To me, the heart of a rural economy is the farm and rural businesses, among which farms are obviously pre-eminent. Then there is the mart, where animals and livestock are taken. North Yorkshire is one of the excellent livestock production parts of the country. If farmers are doing well, market towns will do well. I see marts as having both an economic and a social function. When we had the foot and mouth crisis, to which the noble Earl, Lord Devon, referred, farmers could no longer go to the mart—and that was where churches in rural parts of North Yorkshire came into their own, because they were able to assemble farmers and their families on a Sunday for a form of worship.

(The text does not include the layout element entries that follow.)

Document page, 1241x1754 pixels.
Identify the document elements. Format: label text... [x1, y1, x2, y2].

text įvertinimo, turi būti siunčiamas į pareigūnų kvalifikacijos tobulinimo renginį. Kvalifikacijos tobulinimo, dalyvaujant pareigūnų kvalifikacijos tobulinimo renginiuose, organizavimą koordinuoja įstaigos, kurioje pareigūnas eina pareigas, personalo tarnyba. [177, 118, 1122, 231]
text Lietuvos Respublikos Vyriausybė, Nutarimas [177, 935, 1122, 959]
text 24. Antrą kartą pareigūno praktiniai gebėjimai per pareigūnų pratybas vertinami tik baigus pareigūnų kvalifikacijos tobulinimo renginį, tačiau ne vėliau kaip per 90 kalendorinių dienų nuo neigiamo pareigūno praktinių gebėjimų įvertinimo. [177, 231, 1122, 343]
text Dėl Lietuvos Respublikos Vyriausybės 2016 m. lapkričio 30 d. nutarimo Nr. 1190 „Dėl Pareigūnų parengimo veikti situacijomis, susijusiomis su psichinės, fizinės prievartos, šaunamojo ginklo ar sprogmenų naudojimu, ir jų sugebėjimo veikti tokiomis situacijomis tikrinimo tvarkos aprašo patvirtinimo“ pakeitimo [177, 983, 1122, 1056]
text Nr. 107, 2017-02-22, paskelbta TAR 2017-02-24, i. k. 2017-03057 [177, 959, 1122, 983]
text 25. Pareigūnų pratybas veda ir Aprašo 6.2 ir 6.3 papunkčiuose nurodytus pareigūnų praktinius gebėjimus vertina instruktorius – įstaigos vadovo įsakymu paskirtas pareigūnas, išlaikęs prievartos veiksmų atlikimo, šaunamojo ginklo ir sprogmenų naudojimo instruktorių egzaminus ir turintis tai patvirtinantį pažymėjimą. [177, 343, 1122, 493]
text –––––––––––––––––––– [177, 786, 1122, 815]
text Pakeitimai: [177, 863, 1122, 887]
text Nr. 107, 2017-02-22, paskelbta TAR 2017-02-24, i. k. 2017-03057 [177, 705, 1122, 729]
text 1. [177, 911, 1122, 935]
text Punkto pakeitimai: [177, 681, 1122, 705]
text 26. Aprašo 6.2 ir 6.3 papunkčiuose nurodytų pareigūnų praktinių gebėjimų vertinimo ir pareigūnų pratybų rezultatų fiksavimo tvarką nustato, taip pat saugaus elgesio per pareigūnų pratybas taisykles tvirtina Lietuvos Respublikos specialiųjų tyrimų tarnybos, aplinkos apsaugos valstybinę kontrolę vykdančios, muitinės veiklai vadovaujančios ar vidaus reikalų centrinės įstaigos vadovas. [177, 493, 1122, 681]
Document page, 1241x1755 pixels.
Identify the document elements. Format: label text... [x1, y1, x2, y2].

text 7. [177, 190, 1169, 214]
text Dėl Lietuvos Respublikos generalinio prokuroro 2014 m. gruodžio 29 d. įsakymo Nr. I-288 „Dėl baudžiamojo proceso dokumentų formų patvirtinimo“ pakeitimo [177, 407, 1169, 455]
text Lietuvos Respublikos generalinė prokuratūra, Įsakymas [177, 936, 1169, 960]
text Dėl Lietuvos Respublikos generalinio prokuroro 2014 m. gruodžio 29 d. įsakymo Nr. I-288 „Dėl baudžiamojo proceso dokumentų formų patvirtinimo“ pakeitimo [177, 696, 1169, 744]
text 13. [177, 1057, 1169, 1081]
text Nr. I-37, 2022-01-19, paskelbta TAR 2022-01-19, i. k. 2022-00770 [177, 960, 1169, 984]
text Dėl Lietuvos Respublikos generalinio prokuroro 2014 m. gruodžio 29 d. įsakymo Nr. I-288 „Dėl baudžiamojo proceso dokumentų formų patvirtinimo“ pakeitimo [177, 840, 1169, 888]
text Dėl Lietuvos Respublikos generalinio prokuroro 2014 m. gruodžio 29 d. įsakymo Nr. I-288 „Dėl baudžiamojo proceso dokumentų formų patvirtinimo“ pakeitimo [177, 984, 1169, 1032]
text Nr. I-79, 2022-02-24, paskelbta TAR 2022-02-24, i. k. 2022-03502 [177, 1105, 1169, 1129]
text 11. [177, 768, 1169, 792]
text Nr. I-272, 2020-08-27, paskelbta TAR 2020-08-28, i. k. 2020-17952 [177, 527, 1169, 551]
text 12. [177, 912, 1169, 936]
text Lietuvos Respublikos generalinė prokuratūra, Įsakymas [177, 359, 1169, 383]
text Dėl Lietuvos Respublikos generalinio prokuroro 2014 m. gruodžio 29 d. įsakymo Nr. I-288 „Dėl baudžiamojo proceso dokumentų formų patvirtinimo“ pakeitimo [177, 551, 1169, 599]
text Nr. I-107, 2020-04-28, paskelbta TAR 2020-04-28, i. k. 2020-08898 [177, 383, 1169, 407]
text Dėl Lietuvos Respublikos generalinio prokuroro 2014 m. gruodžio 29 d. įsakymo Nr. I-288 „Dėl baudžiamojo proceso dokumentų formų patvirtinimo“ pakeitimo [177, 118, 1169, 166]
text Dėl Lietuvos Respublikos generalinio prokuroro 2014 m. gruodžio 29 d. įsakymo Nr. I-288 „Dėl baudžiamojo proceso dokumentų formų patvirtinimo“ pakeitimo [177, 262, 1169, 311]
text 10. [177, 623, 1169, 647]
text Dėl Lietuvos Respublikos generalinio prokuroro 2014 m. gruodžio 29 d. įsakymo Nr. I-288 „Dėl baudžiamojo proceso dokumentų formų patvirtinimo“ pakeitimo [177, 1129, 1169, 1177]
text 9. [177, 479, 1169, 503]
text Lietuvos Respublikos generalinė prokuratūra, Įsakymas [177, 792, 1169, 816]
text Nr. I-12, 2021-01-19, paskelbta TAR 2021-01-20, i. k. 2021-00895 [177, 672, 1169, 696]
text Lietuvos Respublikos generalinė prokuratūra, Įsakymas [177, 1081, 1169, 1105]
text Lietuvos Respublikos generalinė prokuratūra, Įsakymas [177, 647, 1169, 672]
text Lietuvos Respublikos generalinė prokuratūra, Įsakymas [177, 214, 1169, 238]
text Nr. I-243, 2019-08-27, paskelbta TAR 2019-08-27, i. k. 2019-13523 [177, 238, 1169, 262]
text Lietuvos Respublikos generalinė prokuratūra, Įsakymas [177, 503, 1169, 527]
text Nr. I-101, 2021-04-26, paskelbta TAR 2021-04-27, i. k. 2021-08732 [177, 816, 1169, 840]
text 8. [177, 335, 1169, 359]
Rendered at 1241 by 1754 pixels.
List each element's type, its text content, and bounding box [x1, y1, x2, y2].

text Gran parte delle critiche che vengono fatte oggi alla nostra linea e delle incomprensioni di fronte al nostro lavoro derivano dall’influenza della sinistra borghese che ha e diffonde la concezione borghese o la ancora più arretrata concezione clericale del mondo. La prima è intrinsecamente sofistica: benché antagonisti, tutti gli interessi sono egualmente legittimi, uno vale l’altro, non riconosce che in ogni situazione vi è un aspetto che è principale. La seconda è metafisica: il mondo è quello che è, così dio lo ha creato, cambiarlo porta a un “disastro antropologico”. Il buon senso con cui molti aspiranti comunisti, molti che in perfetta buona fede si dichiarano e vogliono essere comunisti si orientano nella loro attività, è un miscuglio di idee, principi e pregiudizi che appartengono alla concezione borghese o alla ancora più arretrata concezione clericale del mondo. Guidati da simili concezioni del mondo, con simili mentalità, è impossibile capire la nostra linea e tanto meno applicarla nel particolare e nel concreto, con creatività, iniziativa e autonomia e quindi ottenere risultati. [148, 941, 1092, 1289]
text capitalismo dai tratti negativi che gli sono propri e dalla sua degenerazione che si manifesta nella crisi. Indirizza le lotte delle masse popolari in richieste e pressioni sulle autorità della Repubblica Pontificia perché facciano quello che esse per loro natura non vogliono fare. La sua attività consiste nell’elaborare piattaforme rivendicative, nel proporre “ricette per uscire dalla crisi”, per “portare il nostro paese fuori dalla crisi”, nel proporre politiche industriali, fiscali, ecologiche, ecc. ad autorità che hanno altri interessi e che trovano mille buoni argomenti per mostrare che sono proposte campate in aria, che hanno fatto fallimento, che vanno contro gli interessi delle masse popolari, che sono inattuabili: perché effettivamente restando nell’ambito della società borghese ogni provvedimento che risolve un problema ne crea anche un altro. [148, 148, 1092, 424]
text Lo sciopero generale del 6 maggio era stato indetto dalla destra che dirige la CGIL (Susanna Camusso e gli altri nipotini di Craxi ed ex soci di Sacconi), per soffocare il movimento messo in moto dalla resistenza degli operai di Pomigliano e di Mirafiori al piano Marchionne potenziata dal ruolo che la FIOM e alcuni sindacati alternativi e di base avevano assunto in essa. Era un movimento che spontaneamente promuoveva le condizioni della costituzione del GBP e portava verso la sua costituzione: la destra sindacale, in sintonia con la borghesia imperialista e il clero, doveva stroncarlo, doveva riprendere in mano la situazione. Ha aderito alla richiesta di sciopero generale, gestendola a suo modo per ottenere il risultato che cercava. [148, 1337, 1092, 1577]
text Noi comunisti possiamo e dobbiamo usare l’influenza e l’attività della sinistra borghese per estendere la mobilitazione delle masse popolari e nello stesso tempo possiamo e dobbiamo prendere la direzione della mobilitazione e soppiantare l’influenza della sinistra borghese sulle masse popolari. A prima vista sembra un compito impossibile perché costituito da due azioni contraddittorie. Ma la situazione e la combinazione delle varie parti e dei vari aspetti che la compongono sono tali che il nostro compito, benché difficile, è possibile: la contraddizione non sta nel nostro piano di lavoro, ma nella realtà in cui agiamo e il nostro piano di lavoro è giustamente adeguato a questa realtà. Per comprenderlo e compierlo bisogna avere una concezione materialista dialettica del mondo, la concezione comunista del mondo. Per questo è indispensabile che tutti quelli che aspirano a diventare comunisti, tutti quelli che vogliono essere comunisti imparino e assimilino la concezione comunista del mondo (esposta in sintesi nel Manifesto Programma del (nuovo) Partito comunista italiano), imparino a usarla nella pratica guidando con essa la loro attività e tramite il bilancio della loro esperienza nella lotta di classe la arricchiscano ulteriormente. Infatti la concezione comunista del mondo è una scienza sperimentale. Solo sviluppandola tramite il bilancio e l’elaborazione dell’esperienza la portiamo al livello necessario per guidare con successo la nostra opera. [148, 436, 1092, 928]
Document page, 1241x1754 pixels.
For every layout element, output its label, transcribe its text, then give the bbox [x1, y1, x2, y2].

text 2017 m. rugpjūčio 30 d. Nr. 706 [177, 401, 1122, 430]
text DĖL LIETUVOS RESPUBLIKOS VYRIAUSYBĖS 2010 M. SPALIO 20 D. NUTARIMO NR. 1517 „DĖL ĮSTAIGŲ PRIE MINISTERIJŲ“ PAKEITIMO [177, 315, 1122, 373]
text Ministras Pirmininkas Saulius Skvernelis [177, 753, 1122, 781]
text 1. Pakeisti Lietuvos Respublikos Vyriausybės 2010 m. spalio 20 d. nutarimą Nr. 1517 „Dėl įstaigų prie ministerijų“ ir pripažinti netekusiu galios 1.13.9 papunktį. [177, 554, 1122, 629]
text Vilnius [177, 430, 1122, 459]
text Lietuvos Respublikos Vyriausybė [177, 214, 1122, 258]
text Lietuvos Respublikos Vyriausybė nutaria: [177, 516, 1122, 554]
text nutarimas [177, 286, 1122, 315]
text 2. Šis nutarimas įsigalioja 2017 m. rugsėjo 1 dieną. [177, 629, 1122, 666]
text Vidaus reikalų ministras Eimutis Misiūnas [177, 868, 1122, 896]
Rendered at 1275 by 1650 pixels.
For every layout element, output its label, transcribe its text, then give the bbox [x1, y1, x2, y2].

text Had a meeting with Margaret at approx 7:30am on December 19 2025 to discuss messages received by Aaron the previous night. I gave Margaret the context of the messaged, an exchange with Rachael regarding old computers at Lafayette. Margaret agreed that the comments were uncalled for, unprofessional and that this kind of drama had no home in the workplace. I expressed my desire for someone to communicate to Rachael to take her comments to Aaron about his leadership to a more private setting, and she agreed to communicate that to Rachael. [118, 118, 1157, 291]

The farmers are coming under unprecedented pressure, because we know that European Union funds will go. We do not know whether they will go at the next election, which is imminent, or will be phased out from 2020 over a seven-year period. I do know that the North Yorkshire Moors National Park has benefited to the tune of £2.3 million under the LEADER programme, which has had to be wound up early because we are leaving the European Union. It helped create 54 jobs and 69 businesses, attracted 65,000 more visitors to the park and aided more than 6,000 rural residents in the park. Some £138 million across the whole of England has benefited rural areas through the European Agricultural Fund for Rural Development.

The point has to be made: if we are taking access to direct payments and countryside stewardship schemes away from farmers and are going to have environmental schemes, ELMs, which have not been trialled and tested—we do not know what they will look like and the farmers do not know what criteria they will have to meet—we have to be aware that the only people who will benefit from many of the environmental benefits such as planting trees and creating bogs and dams will be the owners of the land.

In this country we have a long tradition, not understood in the rest of Europe, of tenant farmers. Particularly in North Yorkshire, County Durham, Northumbria and other parts, tenant farmers are graziers on common land. I urge the department, through my noble friend the Minister, to have particular regard to the future of these graziers on common land—tenant farmers and those who do not own the land but nevertheless look after it. I also hope we will look to increase food production to make sure we remain mindful of food security and, if anything, become more self-sufficient.

I have reached the conclusion I have because all rural services are intertwined: access to rural transport, affordable homes, rural schools, the health service, good communications—both broadband and mobile phone coverage, which is woeful and dangerous in parts of North Yorkshire—and, as others have mentioned, access to a post office, bank, community shop and the local church. It is obvious that many across government departments do not understand rural areas. I make this plea: perhaps a three-month period at the start of a new person taking up a role will enable them to understand rural life and the rural economy better.